- RECORDS -
+ + + +

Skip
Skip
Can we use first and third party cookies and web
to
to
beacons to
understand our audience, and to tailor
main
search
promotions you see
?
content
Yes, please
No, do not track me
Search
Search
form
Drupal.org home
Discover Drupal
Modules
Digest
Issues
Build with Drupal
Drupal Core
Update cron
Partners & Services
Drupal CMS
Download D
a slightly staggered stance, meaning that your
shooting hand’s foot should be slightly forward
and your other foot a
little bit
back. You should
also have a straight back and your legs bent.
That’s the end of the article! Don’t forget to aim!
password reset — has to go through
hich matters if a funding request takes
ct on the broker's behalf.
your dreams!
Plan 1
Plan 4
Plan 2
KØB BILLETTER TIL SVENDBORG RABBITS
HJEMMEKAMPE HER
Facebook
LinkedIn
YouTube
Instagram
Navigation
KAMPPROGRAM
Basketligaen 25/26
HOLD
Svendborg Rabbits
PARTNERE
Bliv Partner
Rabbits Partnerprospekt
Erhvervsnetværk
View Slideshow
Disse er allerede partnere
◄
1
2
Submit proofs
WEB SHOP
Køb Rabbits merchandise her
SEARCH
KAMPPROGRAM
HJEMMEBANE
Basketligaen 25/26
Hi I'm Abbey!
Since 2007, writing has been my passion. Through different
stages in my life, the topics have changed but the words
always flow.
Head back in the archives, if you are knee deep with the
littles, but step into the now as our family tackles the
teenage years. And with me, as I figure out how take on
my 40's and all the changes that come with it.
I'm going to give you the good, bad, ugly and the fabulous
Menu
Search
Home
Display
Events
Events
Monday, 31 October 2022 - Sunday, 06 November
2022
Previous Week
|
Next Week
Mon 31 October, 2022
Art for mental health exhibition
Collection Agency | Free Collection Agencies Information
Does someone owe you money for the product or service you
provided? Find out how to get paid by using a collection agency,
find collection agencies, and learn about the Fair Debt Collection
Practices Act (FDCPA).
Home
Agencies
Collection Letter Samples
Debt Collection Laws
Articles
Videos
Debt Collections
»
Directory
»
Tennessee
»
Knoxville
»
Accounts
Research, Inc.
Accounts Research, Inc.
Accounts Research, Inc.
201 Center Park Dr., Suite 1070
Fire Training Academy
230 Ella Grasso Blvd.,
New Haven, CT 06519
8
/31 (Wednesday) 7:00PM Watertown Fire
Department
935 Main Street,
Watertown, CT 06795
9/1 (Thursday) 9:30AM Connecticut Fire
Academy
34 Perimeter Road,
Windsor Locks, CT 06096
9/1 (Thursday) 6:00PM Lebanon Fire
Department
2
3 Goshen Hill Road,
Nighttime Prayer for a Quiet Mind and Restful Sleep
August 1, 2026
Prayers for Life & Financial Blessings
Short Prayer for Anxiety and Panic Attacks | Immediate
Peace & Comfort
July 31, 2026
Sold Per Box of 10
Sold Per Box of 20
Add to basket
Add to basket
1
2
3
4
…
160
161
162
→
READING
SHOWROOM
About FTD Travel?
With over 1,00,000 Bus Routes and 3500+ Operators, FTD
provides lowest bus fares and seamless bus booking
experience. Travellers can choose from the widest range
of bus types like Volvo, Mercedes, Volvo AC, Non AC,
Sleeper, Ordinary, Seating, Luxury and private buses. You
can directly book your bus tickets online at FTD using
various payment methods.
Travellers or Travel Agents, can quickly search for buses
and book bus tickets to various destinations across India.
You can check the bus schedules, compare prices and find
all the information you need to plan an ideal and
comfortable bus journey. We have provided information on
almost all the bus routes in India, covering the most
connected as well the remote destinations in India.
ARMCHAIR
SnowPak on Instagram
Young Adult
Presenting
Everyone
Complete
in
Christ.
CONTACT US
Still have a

+ + + +

- TO-DO ITEM -
Based on the records above, how many lines hold the string "Thursday"? Answer with the number by itself.

- WRITTEN ANSWER -
2